● EXCERPTED PASSAGE:
+++

Become a Digital Shield: Student Opportunities at Illinois in Cybersecurity

This article was created by a Technology Services student employee. Our student employees attend, engage, and report on campus events that feature technology. Students provide a unique perspective on how innovations in technology affect campus life.

By Colin Worden, Organizational Psychology ‘20

We live in an increasingly interconnected world thanks to the rapid advance of technology. This rapid advance allows us to do things like find a picture online in seconds, order a pizza through an app, or even do research for a class without getting out of bed. All of this is possible because behind the scenes many privacy and security experts, some here at this University, make it possible for us to do it safely. These unsung heroes work in the field of Cybersecurity, which has the mandate to protect us from bad actors who would do our data, and therefore our lives, harm. As technology becomes more advanced this field is only likely to become more complicated. Of course, this complication also presents an opportunity for the future. 

I interviewed Jeremy Watson, Manager of the Cybersecurity Operations Center here at Technology Services to get insight into the professional world of cybersecurity at the university. We spoke about different opportunities students have to learn and work in Cybersecurity, what Cybersecurity at Illinois looks like, and lastly what anyone can do to help protect their data and that of others. 

 

Colin: What do students working with the privacy and security team do?

Jeremy: We have multiple positions that do different things. In the case of our student hourly workers, it really depends on their skill set. They’ll do ticket triage first thing in the morning, which is just checking through the ticket queue for spam, things that shouldn’t be in there, or things that have been escalated. If time permits or if the hourly employees have interests outside of ticket triage we’ll come up with other items that ideally align with their interest in security. 

All of our student focus is first and foremost the student. We want to give them applicable experience that they can put on their resume to say they actually worked in a security environment. That experience can go a long way. The independent study class, CS397, is our other offering for student employees. With this program, students learn programming, Splunk, and other tech skills like data forensics. Cybersecurity is a very broad topic so ideally, we stay more focused in key areas, but we try to provide opportunity where we can. Fortunately, with the independent study classes like CS397, it’s independent, so if the student has something that piques their interest but we don’t have experience with it, we work with them and set expectations upfront. Sometimes our students get to do more fun stuff than we do.

+++

● DATASET EXTRACT:
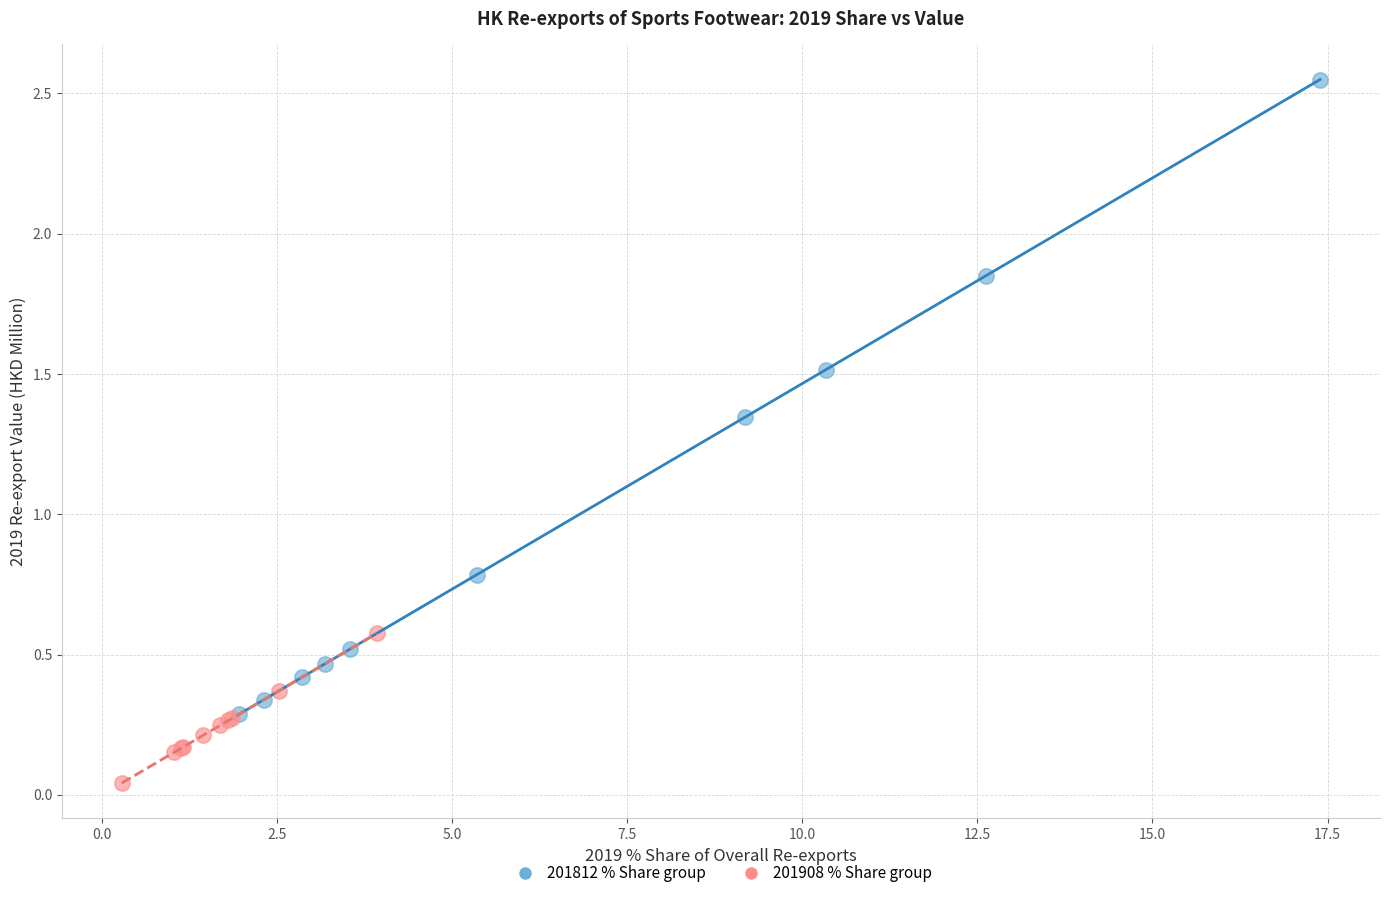

Which series has the widest spread of Y values?

201812 % Share group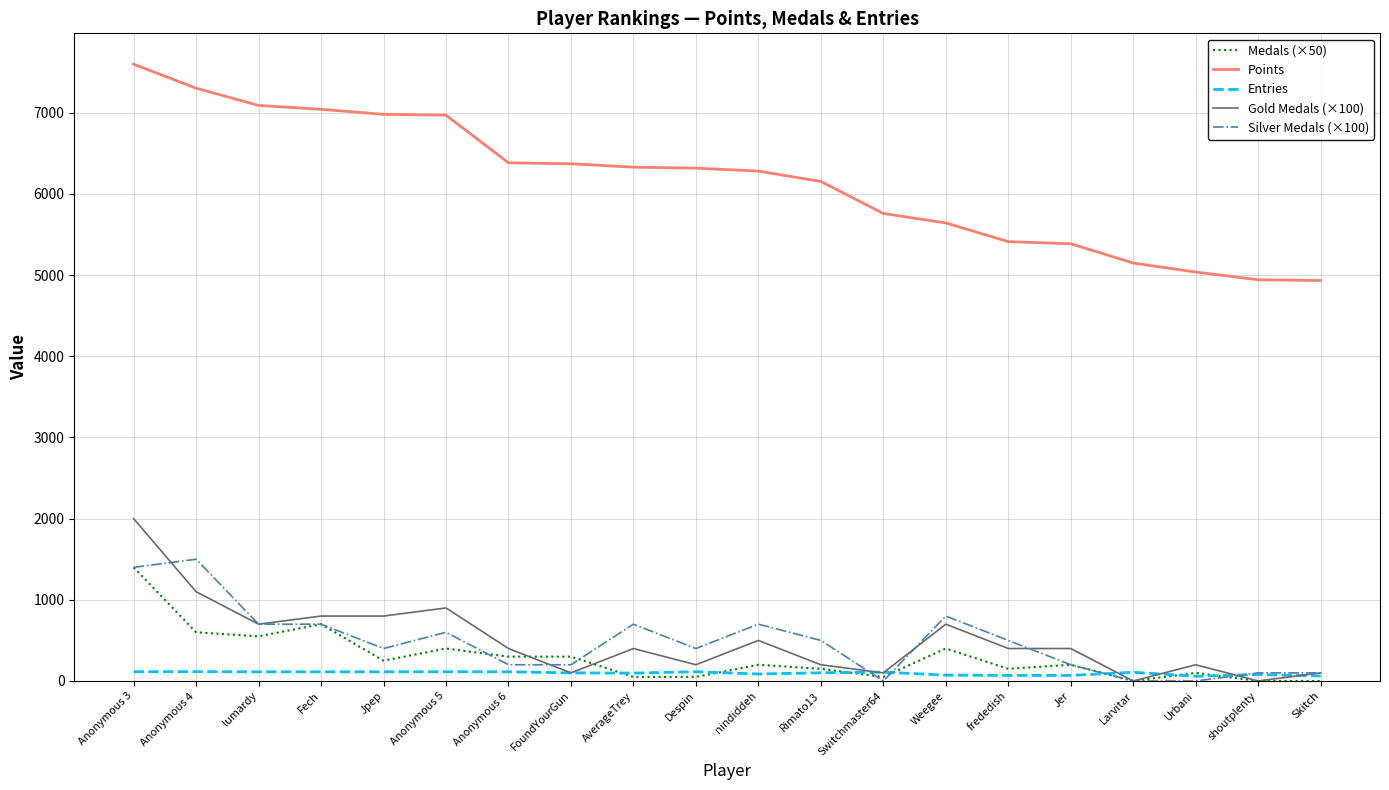

What are all the series names shown in the legend?

Medals (×50), Points, Entries, Gold Medals (×100), Silver Medals (×100)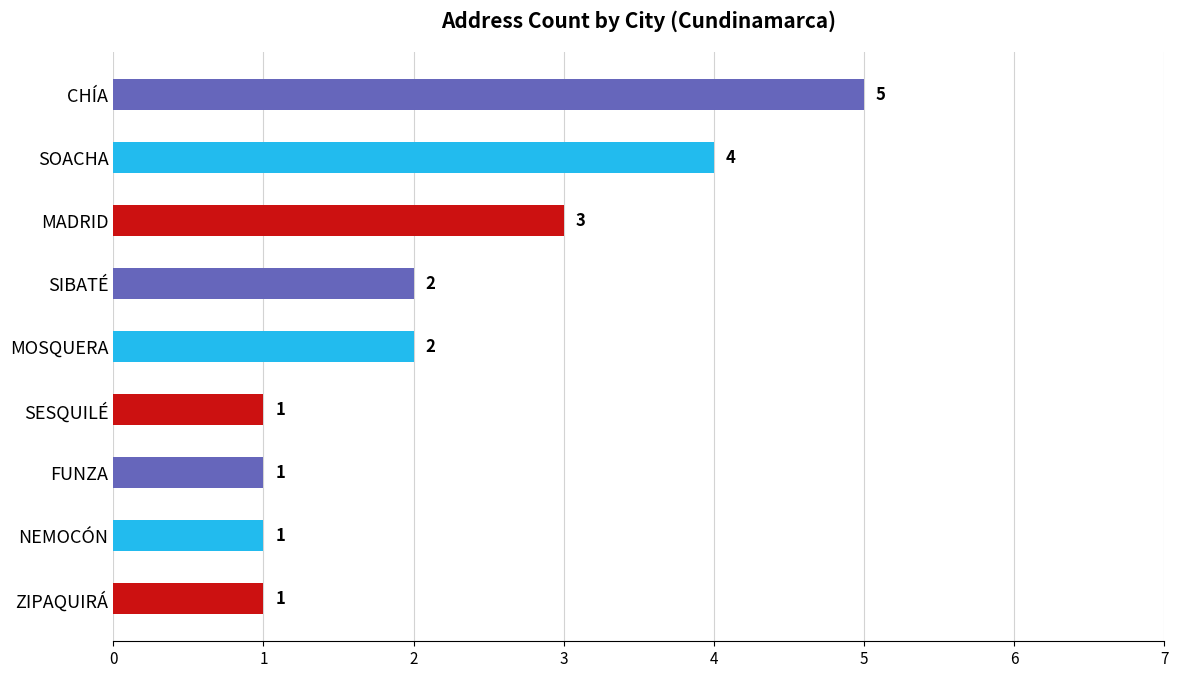

What is the maximum value shown in the chart?

5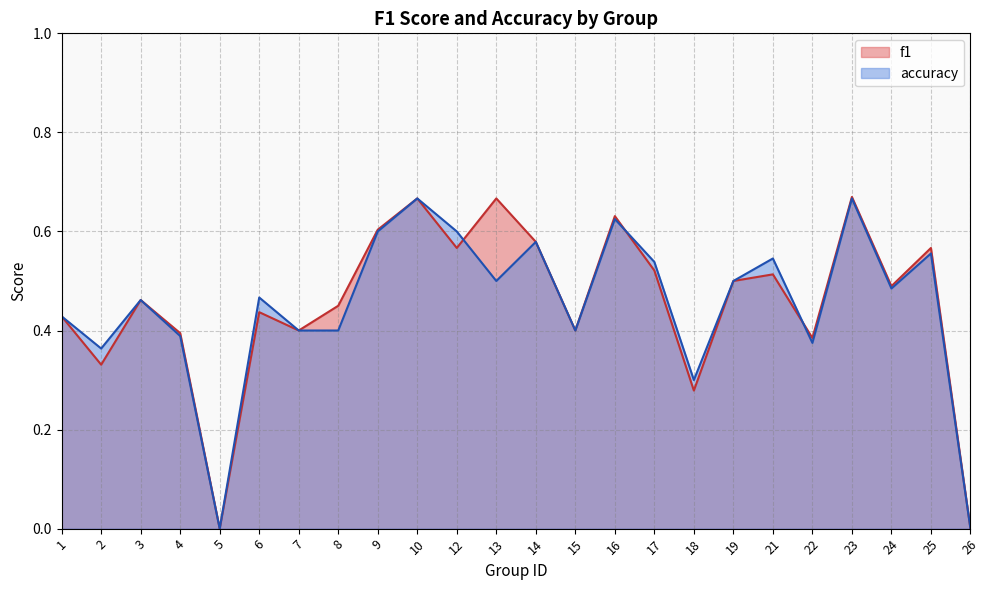

True or false: accuracy and f1 cross at least once.

True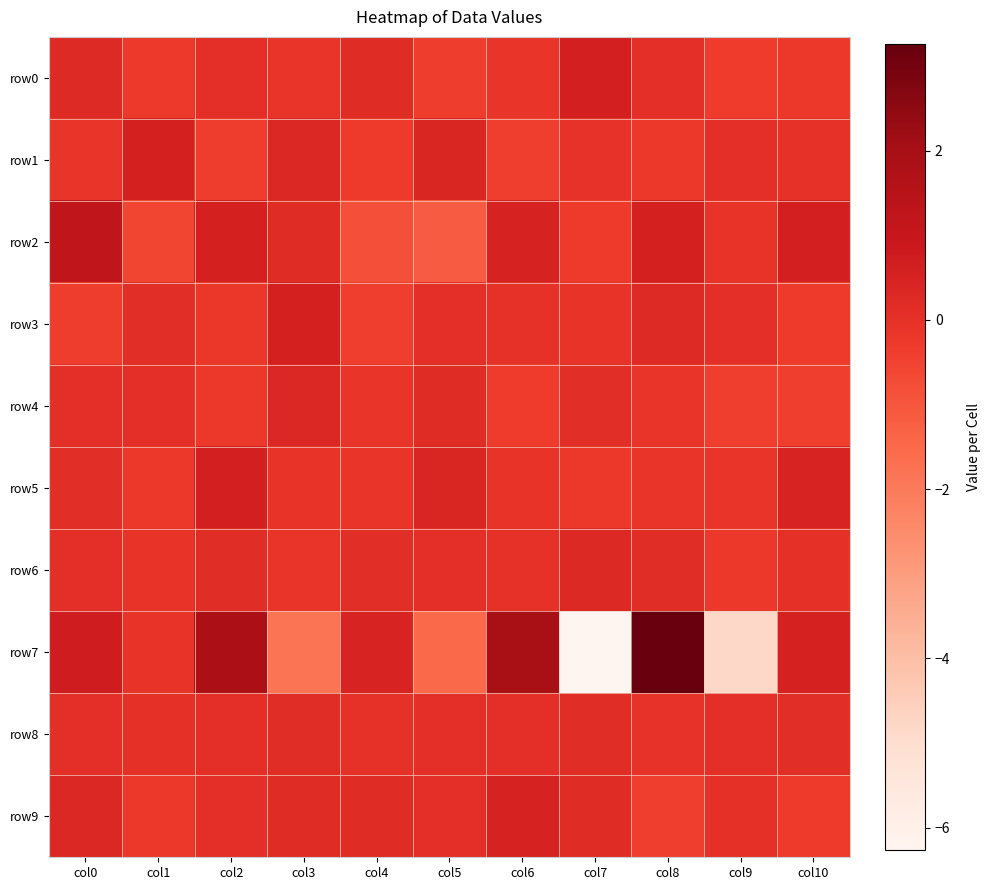

At col7, list the series in order from largest to smallest.

row0, row6, row9, row8, row4, row1, row3, row5, row2, row7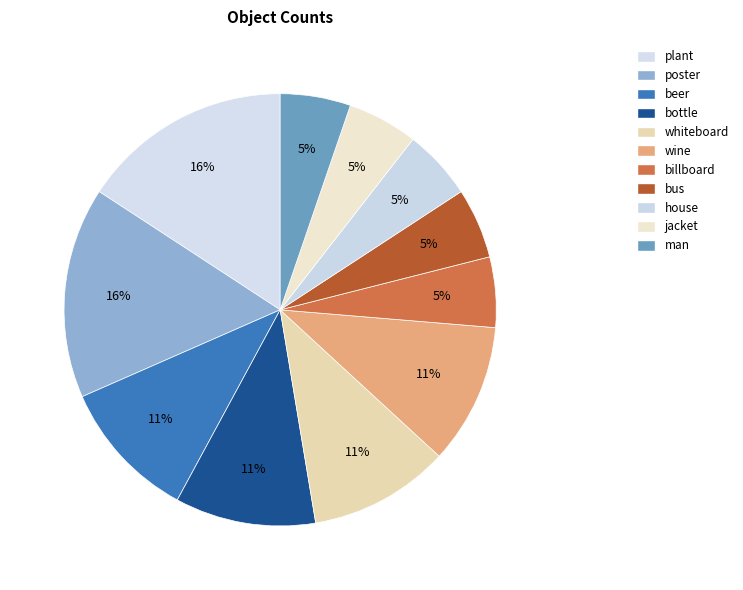

Between poster and beer, which is larger?

poster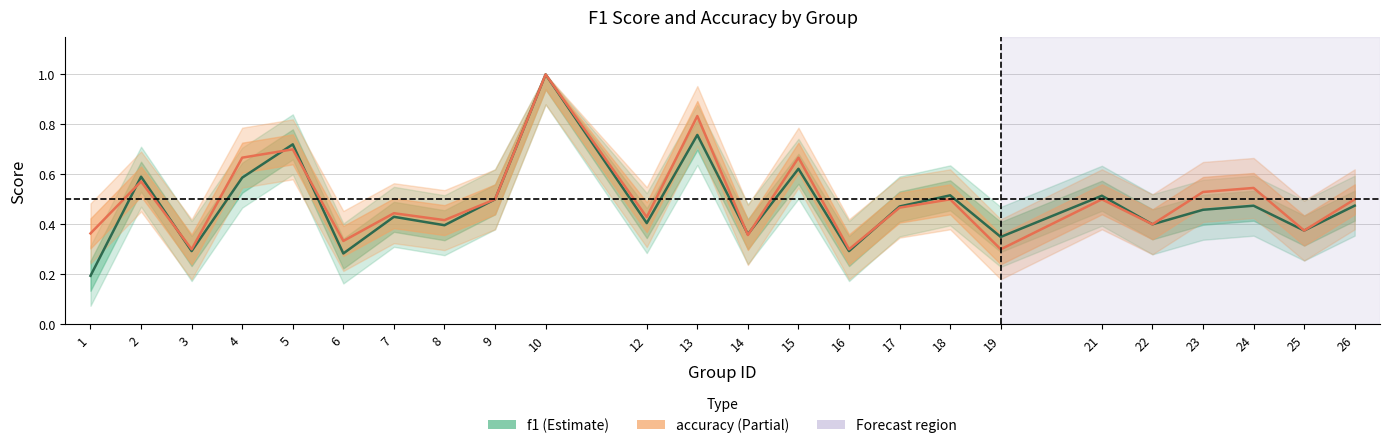

What is the total value across all series at 21?

1.0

+++

● EXERCISE REQUIREMENTS:
a. Return word for word the section of the cybersecurity article that opens with the words containing "We live in an" and closes with "for the future.".
b. Carry the cybersecurity article forward, picking up right after its final sentence.

● ANSWERS FOR EACH ITEM:
a.
We live in an increasingly interconnected world thanks to the rapid advance of technology. This rapid advance allows us to do things like find a picture online in seconds, order a pizza through an app, or even do research for a class without getting out of bed. All of this is possible because behind the scenes many privacy and security experts, some here at this University, make it possible for us to do it safely. These unsung heroes work in the field of Cybersecurity, which has the mandate to protect us from bad actors who would do our data, and therefore our lives, harm. As technology becomes more advanced this field is only likely to become more complicated. Of course, this complication also presents an opportunity for the future.

b.
Lastly, we’re starting an Internship program. Our hope is that we can pull in, for lack of a better word, “problem-solvers.” People that aren’t necessarily within the cybersecurity realm. There’s a lot of things in security that don’t require someone with a cybersecurity background. If someone likes puzzles or piecing together different things to come to a conclusion they don’t necessarily have to have that background. In fact, there are many people in IT who don’t have degrees in engineering. 

 

Colin: What led to this program being created?

Jeremy: One of my coworkers had made the observation with a guest lecturer that there were classes that existed that touched on or focused to some extent on the realm of cybersecurity but ultimately it was all theory. So this program came about from the thought “oh, it’d be really nice if students could take a class which exposes them to an operational state of what security has to deal with and gives them some experience as well.” With us, you won’t exactly get the kind of experience you’d get in a bank or another corporate setting but you’ll at least get a toe in the water on what some of those environments could be like.

 

Colin: What does a student leave this position knowing?

Jeremy: It varies based on the interest area. It’s wide but it’s been ultimately successful. For example, we had a student who had phenomenal skills in Python programming. They came on in the independent study class and really liked coding so we came up with some basic projects that focused on our scripting. Due to their interest, their independent study ended up being more infrastructure-based. This was a recipe that got repeated five or six times. For example, we’d have a student start off in independent study but then they became ingrained in a project we were working on and because of that, we asked them if they wanted to continue working on that in future semesters. Of all the students we’ve had, one has gone on to work at Facebook, two have gone on to Capital One, and another went on to work for Splunk. 

 

Colin: What’s the most common Cybersecurity threat to the University?

Jeremy: Phishing campaigns are always occurring and ultimately lead to compromised accounts. Some of the phishing has become more targeted. We see student compromised accounts all the time; the volume is quite astounding. Fortunately, we have the means to automate the scrambling of their credentials when we detect it. The use of Duo [Two Factor Authentication] or multi-factor authentication has made this better.

 

Colin: Do students in this program help prevent any of that?

Jeremy: We’ve had students work on some of the scripts that are involved in the automation portion for compromised accounts. We’ve even had some of them work on the queries that can help identify that. One of the queries we look for is geolocation. If you log in on this campus, we’ll see that in the logs. Now let’s say you’re logging in again from Ukraine five minutes later. We’ll look at that and say “wait a minute.” An analyst isn’t actually looking at this; we’ve built logic into the system, and it knows that if you login where it’s geographically impossible for you to have gone in five minutes, it’s not you. Sometimes it’s just people sharing credentials with people back home or someone using a VPN. These are some of the cases where it triggers a false positive in the system. We’ve built additional logic into the system to rule out those false positives. Sometimes though, it is people actually being compromised and they just don’t know it yet.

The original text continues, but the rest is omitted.